Instructions for the task
Turn everything from the line containing "### FASE 3: Ensemble" down to the line containing "dengan >85% accuracy" into a Markdown table with the columns No. and Line. Give each line its own row and leave out blank lines.
===== Records for this task =====
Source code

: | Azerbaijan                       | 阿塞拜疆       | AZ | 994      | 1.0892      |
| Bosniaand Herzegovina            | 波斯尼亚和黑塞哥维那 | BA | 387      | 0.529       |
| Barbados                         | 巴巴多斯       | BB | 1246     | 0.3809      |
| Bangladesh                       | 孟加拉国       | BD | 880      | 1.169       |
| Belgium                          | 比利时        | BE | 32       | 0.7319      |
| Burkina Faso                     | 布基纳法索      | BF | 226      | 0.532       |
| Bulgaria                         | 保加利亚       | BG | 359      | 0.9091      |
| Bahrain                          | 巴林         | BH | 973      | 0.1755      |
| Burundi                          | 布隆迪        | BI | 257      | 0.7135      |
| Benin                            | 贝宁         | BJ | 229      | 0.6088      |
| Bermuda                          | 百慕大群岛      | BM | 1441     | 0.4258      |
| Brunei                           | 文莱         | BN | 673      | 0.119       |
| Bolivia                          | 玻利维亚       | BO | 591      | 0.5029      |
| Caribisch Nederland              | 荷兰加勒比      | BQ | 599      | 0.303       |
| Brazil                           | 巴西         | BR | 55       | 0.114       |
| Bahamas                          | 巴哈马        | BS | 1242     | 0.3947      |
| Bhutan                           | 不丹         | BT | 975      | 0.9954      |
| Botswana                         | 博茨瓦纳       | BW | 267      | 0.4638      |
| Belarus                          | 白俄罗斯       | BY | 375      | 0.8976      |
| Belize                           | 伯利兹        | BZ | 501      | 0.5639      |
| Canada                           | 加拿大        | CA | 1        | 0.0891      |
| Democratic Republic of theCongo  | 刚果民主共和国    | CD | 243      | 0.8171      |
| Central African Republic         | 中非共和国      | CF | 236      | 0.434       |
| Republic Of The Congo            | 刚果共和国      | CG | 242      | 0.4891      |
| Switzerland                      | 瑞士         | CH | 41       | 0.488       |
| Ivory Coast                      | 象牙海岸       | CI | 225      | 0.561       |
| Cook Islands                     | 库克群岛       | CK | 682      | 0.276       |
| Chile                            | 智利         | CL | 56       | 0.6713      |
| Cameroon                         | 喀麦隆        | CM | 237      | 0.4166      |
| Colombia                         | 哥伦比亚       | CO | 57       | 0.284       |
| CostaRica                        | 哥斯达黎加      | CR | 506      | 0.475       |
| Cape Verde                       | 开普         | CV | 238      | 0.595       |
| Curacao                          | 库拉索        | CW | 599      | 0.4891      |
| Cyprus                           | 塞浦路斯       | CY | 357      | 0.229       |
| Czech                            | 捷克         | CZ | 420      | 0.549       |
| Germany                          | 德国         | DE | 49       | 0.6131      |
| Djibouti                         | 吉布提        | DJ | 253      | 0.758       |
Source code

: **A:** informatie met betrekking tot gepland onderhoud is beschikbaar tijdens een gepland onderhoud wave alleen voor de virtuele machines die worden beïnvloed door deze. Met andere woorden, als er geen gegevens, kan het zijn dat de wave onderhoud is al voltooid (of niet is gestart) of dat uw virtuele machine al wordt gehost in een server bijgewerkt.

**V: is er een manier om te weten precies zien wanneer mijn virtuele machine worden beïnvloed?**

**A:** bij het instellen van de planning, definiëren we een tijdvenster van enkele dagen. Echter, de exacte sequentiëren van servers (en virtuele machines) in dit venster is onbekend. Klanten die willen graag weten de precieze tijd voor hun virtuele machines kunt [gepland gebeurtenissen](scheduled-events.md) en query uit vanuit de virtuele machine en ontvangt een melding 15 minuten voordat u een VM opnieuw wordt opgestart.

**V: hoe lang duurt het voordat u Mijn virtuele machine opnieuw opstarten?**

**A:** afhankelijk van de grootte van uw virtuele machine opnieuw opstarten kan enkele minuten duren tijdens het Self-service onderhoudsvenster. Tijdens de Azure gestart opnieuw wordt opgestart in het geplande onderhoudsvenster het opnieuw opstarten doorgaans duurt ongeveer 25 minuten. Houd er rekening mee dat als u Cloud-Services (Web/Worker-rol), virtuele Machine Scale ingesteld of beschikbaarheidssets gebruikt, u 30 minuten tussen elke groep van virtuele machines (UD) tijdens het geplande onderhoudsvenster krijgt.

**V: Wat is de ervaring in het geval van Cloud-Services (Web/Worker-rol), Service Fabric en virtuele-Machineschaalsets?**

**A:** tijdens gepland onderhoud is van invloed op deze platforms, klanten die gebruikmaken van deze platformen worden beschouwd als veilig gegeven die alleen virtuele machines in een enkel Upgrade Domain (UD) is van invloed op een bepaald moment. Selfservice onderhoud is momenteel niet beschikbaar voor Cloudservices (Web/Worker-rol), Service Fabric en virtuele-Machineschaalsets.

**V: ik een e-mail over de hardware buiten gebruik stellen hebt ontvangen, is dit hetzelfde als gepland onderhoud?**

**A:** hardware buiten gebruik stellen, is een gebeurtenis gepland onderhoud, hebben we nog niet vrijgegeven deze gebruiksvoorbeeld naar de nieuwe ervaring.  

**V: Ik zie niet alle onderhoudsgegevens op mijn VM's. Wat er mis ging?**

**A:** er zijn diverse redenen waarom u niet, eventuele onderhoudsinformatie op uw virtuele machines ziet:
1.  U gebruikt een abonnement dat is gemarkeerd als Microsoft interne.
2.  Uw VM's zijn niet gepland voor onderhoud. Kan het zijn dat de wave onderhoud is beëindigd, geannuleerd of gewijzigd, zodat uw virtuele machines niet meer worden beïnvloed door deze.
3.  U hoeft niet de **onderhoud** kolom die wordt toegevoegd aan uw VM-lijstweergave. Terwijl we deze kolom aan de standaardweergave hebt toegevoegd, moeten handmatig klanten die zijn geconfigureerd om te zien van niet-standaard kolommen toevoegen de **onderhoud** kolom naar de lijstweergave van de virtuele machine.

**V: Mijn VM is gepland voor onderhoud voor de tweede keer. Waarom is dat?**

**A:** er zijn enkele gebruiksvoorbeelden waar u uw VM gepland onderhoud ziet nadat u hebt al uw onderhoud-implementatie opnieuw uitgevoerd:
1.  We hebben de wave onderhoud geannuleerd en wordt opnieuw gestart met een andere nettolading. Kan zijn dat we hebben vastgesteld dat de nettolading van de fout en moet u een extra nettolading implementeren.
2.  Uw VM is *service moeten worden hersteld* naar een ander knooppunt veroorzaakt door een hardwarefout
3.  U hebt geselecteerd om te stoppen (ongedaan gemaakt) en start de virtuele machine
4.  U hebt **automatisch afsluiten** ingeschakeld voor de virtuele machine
=====
===== Records for this task =====
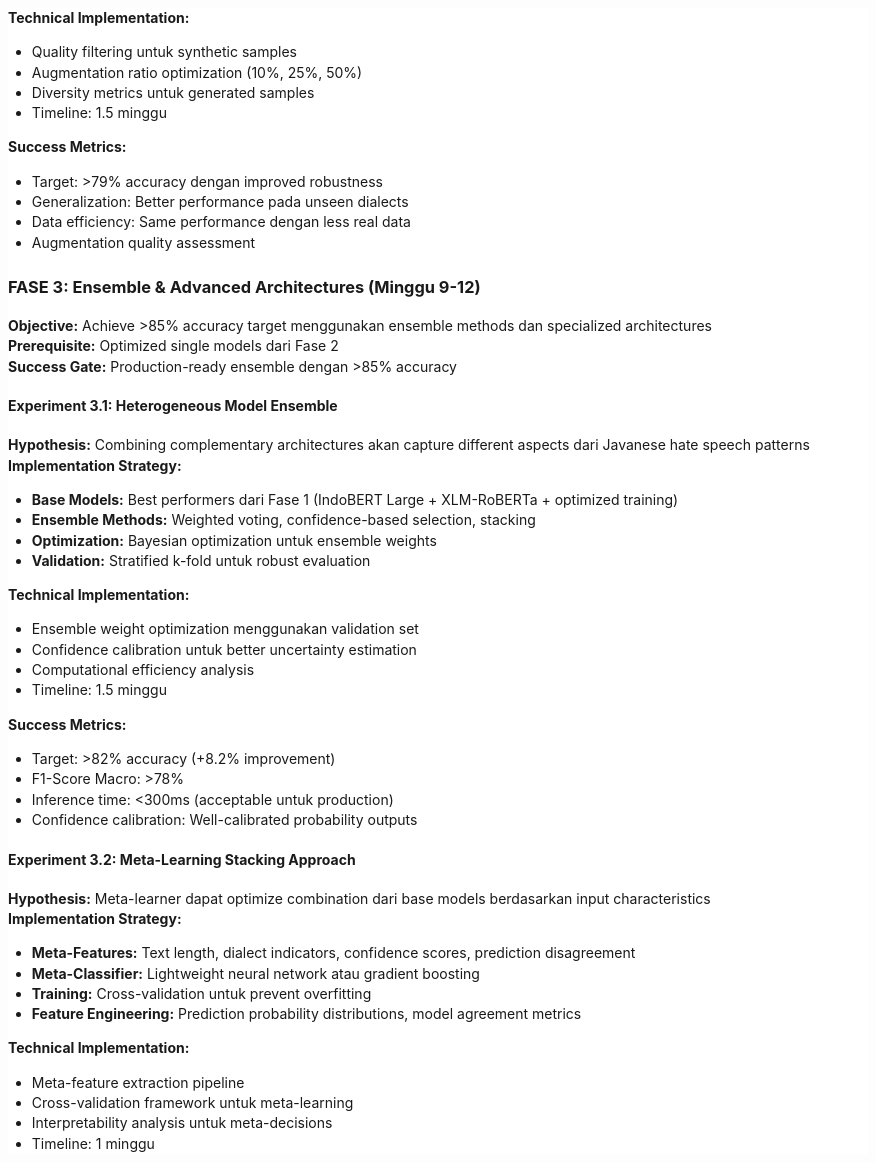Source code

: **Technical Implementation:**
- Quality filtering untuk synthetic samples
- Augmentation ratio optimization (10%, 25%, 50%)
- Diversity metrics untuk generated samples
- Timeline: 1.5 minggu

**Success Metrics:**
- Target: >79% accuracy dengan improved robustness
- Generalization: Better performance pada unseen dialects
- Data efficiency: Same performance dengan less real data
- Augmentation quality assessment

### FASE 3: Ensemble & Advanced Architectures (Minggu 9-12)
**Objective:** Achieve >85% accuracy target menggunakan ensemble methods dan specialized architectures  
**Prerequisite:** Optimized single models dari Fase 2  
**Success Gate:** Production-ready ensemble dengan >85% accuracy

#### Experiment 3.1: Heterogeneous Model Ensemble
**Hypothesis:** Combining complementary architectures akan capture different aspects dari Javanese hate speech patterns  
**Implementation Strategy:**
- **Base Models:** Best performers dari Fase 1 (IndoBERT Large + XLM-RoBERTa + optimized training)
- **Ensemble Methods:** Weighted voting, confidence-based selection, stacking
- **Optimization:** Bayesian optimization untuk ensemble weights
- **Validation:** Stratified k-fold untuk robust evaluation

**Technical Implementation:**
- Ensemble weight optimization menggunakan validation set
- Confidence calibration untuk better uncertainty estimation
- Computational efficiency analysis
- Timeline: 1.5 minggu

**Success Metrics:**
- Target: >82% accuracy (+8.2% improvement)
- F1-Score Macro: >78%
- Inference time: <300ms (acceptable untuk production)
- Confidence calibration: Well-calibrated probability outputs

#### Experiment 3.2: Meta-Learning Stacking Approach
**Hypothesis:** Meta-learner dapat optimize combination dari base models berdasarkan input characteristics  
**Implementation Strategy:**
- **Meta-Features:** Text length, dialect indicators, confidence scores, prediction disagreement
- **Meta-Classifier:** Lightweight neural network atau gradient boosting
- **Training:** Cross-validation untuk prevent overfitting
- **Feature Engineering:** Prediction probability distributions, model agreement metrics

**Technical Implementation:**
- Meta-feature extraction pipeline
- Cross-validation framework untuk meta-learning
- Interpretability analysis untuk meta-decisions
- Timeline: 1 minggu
=====
Exercise solution
| No. | Line |
|---|---|
| 1 | ### FASE 3: Ensemble & Advanced Architectures (Minggu 9-12) |
| 2 | **Objective:** Achieve >85% accuracy target menggunakan ensemble methods dan specialized architectures   |
| 3 | **Prerequisite:** Optimized single models dari Fase 2   |
| 4 | **Success Gate:** Production-ready ensemble dengan >85% accuracy |